[PROBLEM STATEMENT] A complete and exact copy of the data below is the task.

[SUPPLIED ENTRIES]
=== Section Start ===

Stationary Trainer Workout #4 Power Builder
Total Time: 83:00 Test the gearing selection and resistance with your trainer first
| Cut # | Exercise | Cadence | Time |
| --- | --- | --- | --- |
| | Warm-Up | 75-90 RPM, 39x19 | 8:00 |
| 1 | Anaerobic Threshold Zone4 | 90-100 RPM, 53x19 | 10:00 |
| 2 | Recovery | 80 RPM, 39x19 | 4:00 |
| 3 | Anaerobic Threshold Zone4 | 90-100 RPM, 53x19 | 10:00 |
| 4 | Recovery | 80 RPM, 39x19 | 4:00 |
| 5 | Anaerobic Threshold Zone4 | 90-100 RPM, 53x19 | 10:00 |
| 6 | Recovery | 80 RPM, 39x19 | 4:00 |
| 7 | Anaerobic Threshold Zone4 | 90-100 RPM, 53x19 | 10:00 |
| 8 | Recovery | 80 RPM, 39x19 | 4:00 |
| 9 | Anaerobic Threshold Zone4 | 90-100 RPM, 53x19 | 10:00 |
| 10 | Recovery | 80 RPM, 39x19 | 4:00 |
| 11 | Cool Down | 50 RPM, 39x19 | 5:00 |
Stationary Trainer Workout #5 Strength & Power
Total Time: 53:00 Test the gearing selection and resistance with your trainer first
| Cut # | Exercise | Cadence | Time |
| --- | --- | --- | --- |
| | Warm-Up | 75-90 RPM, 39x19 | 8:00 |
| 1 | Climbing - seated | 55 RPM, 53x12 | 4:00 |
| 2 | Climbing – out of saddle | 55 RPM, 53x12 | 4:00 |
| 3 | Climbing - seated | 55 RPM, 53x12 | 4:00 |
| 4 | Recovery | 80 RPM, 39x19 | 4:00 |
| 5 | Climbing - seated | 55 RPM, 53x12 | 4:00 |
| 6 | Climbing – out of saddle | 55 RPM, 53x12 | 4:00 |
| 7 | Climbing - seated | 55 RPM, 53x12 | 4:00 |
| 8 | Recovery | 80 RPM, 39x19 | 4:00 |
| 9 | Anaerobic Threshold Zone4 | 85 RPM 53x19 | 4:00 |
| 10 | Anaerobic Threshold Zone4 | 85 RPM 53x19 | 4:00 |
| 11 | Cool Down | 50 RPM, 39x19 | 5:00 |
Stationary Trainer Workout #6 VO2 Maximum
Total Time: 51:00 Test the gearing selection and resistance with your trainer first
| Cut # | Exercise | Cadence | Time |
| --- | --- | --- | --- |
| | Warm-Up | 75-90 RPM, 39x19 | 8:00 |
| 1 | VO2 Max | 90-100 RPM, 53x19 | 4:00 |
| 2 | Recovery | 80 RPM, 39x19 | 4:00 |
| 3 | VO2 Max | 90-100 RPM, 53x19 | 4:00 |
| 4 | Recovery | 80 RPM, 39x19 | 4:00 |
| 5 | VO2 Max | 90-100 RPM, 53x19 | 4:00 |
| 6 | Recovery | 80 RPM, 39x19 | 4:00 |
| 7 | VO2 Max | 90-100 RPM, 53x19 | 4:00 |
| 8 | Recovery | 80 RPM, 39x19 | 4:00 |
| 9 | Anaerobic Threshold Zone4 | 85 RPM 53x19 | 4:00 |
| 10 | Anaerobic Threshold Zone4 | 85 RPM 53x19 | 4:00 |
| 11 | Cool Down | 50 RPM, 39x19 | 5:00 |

=== Section End ===

[EXERCISE OUTPUT]
Stationary Trainer Workout #4 Power Builder
Total Time: 83:00 Test the gearing selection and resistance with your trainer first
| Cut # | Exercise | Cadence | Time |
| --- | --- | --- | --- |
| | Warm-Up | 75-90 RPM, 39x19 | 8:00 |
| 1 | Anaerobic Threshold Zone4 | 90-100 RPM, 53x19 | 10:00 |
| 2 | Recovery | 80 RPM, 39x19 | 4:00 |
| 3 | Anaerobic Threshold Zone4 | 90-100 RPM, 53x19 | 10:00 |
| 4 | Recovery | 80 RPM, 39x19 | 4:00 |
| 5 | Anaerobic Threshold Zone4 | 90-100 RPM, 53x19 | 10:00 |
| 6 | Recovery | 80 RPM, 39x19 | 4:00 |
| 7 | Anaerobic Threshold Zone4 | 90-100 RPM, 53x19 | 10:00 |
| 8 | Recovery | 80 RPM, 39x19 | 4:00 |
| 9 | Anaerobic Threshold Zone4 | 90-100 RPM, 53x19 | 10:00 |
| 10 | Recovery | 80 RPM, 39x19 | 4:00 |
| 11 | Cool Down | 50 RPM, 39x19 | 5:00 |
Stationary Trainer Workout #5 Strength & Power
Total Time: 53:00 Test the gearing selection and resistance with your trainer first
| Cut # | Exercise | Cadence | Time |
| --- | --- | --- | --- |
| | Warm-Up | 75-90 RPM, 39x19 | 8:00 |
| 1 | Climbing - seated | 55 RPM, 53x12 | 4:00 |
| 2 | Climbing – out of saddle | 55 RPM, 53x12 | 4:00 |
| 3 | Climbing - seated | 55 RPM, 53x12 | 4:00 |
| 4 | Recovery | 80 RPM, 39x19 | 4:00 |
| 5 | Climbing - seated | 55 RPM, 53x12 | 4:00 |
| 6 | Climbing – out of saddle | 55 RPM, 53x12 | 4:00 |
| 7 | Climbing - seated | 55 RPM, 53x12 | 4:00 |
| 8 | Recovery | 80 RPM, 39x19 | 4:00 |
| 9 | Anaerobic Threshold Zone4 | 85 RPM 53x19 | 4:00 |
| 10 | Anaerobic Threshold Zone4 | 85 RPM 53x19 | 4:00 |
| 11 | Cool Down | 50 RPM, 39x19 | 5:00 |
Stationary Trainer Workout #6 VO2 Maximum
Total Time: 51:00 Test the gearing selection and resistance with your trainer first
| Cut # | Exercise | Cadence | Time |
| --- | --- | --- | --- |
| | Warm-Up | 75-90 RPM, 39x19 | 8:00 |
| 1 | VO2 Max | 90-100 RPM, 53x19 | 4:00 |
| 2 | Recovery | 80 RPM, 39x19 | 4:00 |
| 3 | VO2 Max | 90-100 RPM, 53x19 | 4:00 |
| 4 | Recovery | 80 RPM, 39x19 | 4:00 |
| 5 | VO2 Max | 90-100 RPM, 53x19 | 4:00 |
| 6 | Recovery | 80 RPM, 39x19 | 4:00 |
| 7 | VO2 Max | 90-100 RPM, 53x19 | 4:00 |
| 8 | Recovery | 80 RPM, 39x19 | 4:00 |
| 9 | Anaerobic Threshold Zone4 | 85 RPM 53x19 | 4:00 |
| 10 | Anaerobic Threshold Zone4 | 85 RPM 53x19 | 4:00 |
| 11 | Cool Down | 50 RPM, 39x19 | 5:00 |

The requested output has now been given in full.